Dalam dokumentasi, salah satu ekskavator tampak bekerja di tepian aliran sungai, sementara unit lainnya berada di kawasan material bebatuan dan tanah. Kondisi tersebut membuat pemeriksaan lapangan menjadi penting untuk memastikan apa sebenarnya objek pekerjaan dan siapa pihak yang bertanggung jawab atas kegiatan tersebut.
Apabila material yang dikeruk merupakan mineral atau batuan untuk kepentingan usaha, aspek perizinan pertambangan wajib diperiksa secara ketat. UU Nomor 3 Tahun 2020 tentang Pertambangan Mineral dan Batubara mengatur ketentuan perizinan kegiatan pertambangan. Bahkan Pasal 158 mengatur ancaman pidana bagi setiap orang yang melakukan penambangan tanpa izin, dengan ancaman penjara paling lama lima tahun dan denda paling banyak Rp100 miliar.
Namun persoalannya tidak berhenti pada izin pertambangan. Karena aktivitas berlangsung di sekitar aliran sungai, pemerintah dan aparat terkait juga perlu memastikan kepatuhan terhadap ketentuan pengelolaan sumber daya air. UU Nomor 17 Tahun 2019 tentang Sumber Daya Air mengatur perlindungan sumber air serta ketentuan terhadap tindakan yang dapat menimbulkan kerusakan maupun pencemaran sumber daya air.
Aspek lingkungan juga tidak boleh dikesampingkan. UU Nomor 32 Tahun 2009 tentang Perlindungan dan Pengelolaan Lingkungan Hidup serta PP Nomor 22 Tahun 2021 menjadi dasar penting dalam memastikan setiap kegiatan yang berpotensi menimbulkan dampak terhadap lingkungan memenuhi ketentuan persetujuan lingkungan dan kewajiban pengelolaan lingkungan.
Karena itu, pemeriksaan idealnya tidak berhenti pada operator alat berat.
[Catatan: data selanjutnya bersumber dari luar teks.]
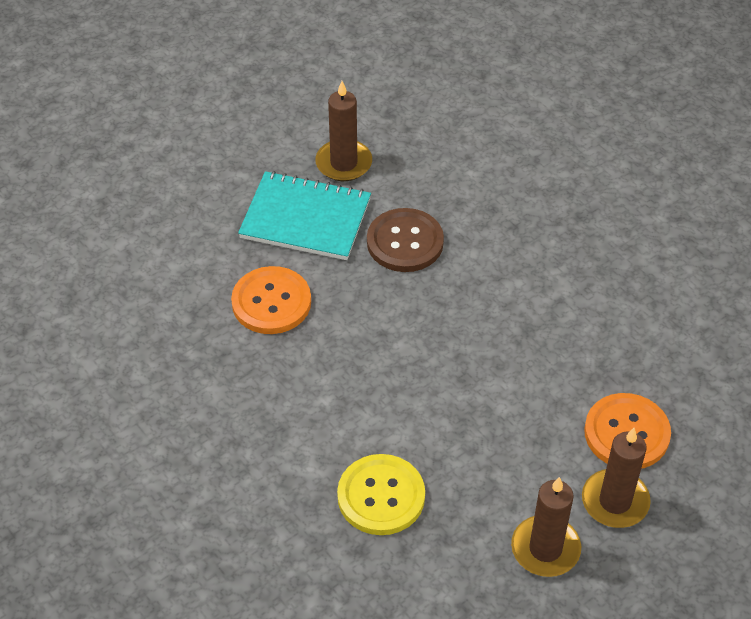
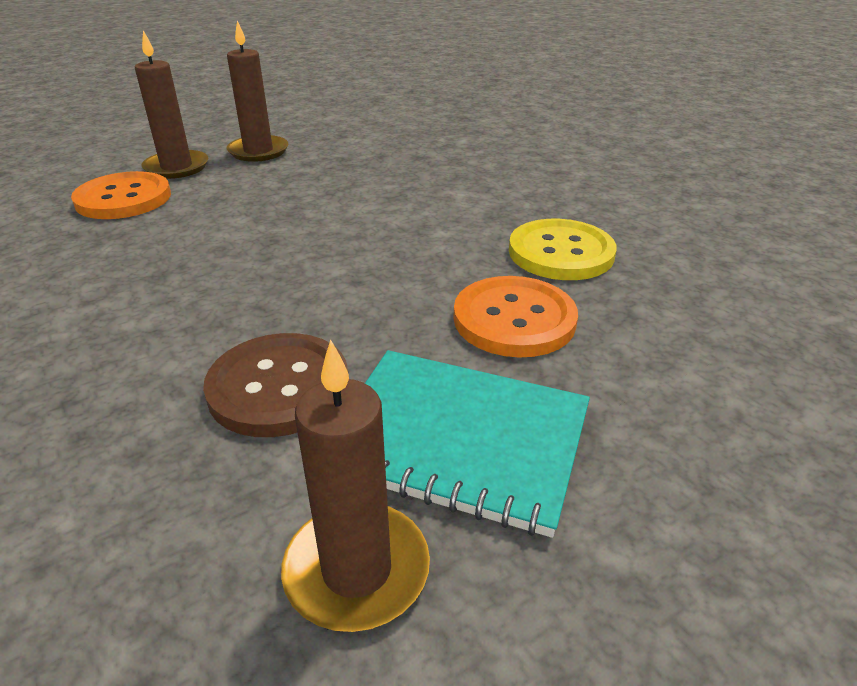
camera: 175 degrees left, 15 degrees down
(381, 496) = (393, 177): yellow button -> yellow button (561, 253)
Aparat bersama instansi teknis perlu menelusuri siapa pemilik ekskavator, siapa pihak yang memerintahkan pekerjaan, status lahan, status kawasan sungai, jenis material yang dikeruk, volume material, tujuan pengerukan, hingga ke mana material tersebut dibawa.
Jika material ternyata diangkut keluar lokasi untuk dijual, dipasok, atau digunakan dalam kegiatan komersial tertentu, rantai distribusinya juga patut ditelusuri. Dari titik pengerukan hingga pengguna akhir, setiap mata rantai penting diperiksa agar dapat dipastikan material tersebut memiliki asal-usul dan dasar perolehan yang sah.
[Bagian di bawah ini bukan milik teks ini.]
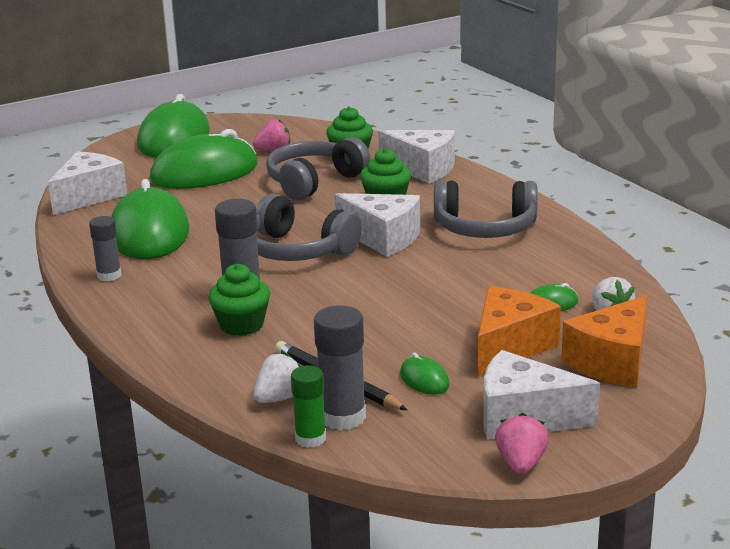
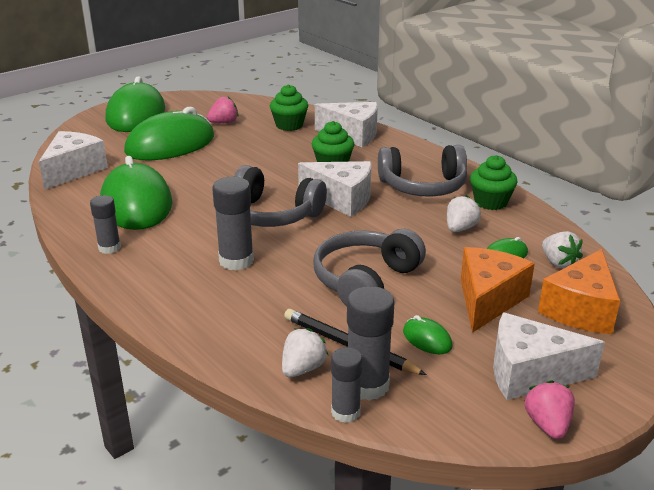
camera: 10 degrees left, 5 degrees up
(241, 325) = (245, 292): green cupcake -> green cupcake (490, 202)
(310, 439) = (345, 412): green glue stick -> grey glue stick
(314, 182) = (266, 149): grey headphones -> grey headphones (365, 281)
(510, 274) = (460, 228): none -> white strawberry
Kondisi air yang terlihat keruh dalam dokumentasi juga perlu diuji secara objektif. Redaksi tidak menyimpulkan perubahan warna air tersebut sebagai pencemaran tanpa pemeriksaan dan hasil uji laboratorium. Namun kondisi tersebut cukup menjadi alasan bagi instansi berwenang untuk turun ke lapangan, mengambil sampel bila diperlukan, serta memastikan ada atau tidaknya dampak kegiatan alat berat terhadap kualitas air dan lingkungan sekitar.
Kini publik menunggu jawaban yang sederhana tetapi mendasar: siapa pemilik kegiatan, siapa pemilik alat berat, apa tujuan pekerjaan, material apa yang dikeruk, ke mana material tersebut dibawa, dan apakah seluruh dokumen perizinannya lengkap? Jika kegiatan tersebut memang legal, keterbukaan dokumen dan penjelasan resmi akan menjadi jawaban paling kuat terhadap berbagai pertanyaan yang berkembang.
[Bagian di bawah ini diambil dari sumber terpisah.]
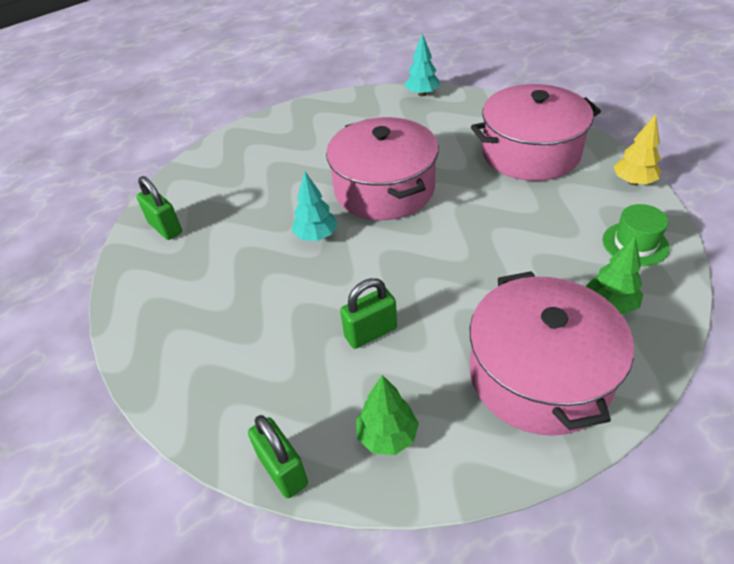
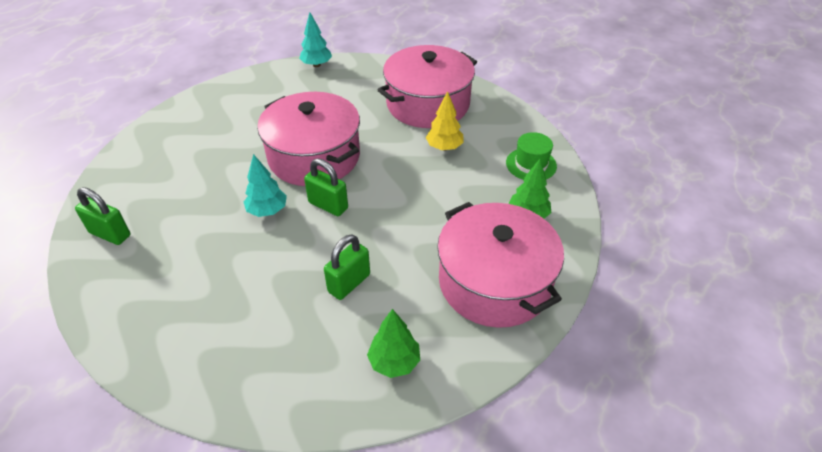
camera: 25 degrees left, 0 degrees up
(283, 470) = (317, 416): green padlock -> green padlock (328, 205)
(633, 182) = (514, 115): yellow tree -> yellow tree (444, 147)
Sebaliknya, apabila pemeriksaan resmi menemukan adanya pelanggaran, penegakan hukum harus diarahkan kepada pihak yang bertanggung jawab sesuai ketentuan peraturan perundang-undangan. Jangan sampai keberadaan alat berat di kawasan sungai hanya menjadi pemandangan biasa sementara aspek legalitas, lingkungan, sumber daya air, serta asal-usul material luput dari pengawasan.
Pemberitaan ini merupakan informasi awal berdasarkan dokumentasi dan keterangan lapangan yang diterima redaksi. Redaksi tidak menyimpulkan bahwa kegiatan tersebut ilegal sebelum adanya pemeriksaan dan keterangan resmi dari instansi berwenang. Hak jawab dan hak klarifikasi terbuka bagi pihak pemilik kegiatan, pemilik alat berat, maupun pihak terkait lainnya sesuai amanat UU Nomor 40 Tahun 1999 tentang Pers.